- Exercise details -
Reproduce all of the listing below without alteration.

┄┄┄┄┄┄

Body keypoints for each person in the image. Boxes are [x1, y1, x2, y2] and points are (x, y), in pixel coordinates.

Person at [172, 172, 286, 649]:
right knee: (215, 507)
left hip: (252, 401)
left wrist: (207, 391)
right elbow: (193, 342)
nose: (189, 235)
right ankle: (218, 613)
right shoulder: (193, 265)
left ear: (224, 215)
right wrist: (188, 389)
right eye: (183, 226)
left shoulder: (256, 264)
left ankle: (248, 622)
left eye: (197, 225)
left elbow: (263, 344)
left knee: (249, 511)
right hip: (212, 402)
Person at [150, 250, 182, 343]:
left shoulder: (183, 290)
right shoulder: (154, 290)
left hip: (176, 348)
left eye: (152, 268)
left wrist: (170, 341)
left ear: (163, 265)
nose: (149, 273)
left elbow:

┄┄┄┄┄┄

- Problem solution -
Body keypoints for each person in the image. Boxes are [x1, y1, x2, y2] and points are (x, y), in pixel coordinates.

Person at [172, 172, 286, 649]:
right knee: (215, 507)
left hip: (252, 401)
left wrist: (207, 391)
right elbow: (193, 342)
nose: (189, 235)
right ankle: (218, 613)
right shoulder: (193, 265)
left ear: (224, 215)
right wrist: (188, 389)
right eye: (183, 226)
left shoulder: (256, 264)
left ankle: (248, 622)
left eye: (197, 225)
left elbow: (263, 344)
left knee: (249, 511)
right hip: (212, 402)
Person at [150, 250, 182, 343]:
left shoulder: (183, 290)
right shoulder: (154, 290)
left hip: (176, 348)
left eye: (152, 268)
left wrist: (170, 341)
left ear: (163, 265)
nose: (149, 273)
left elbow:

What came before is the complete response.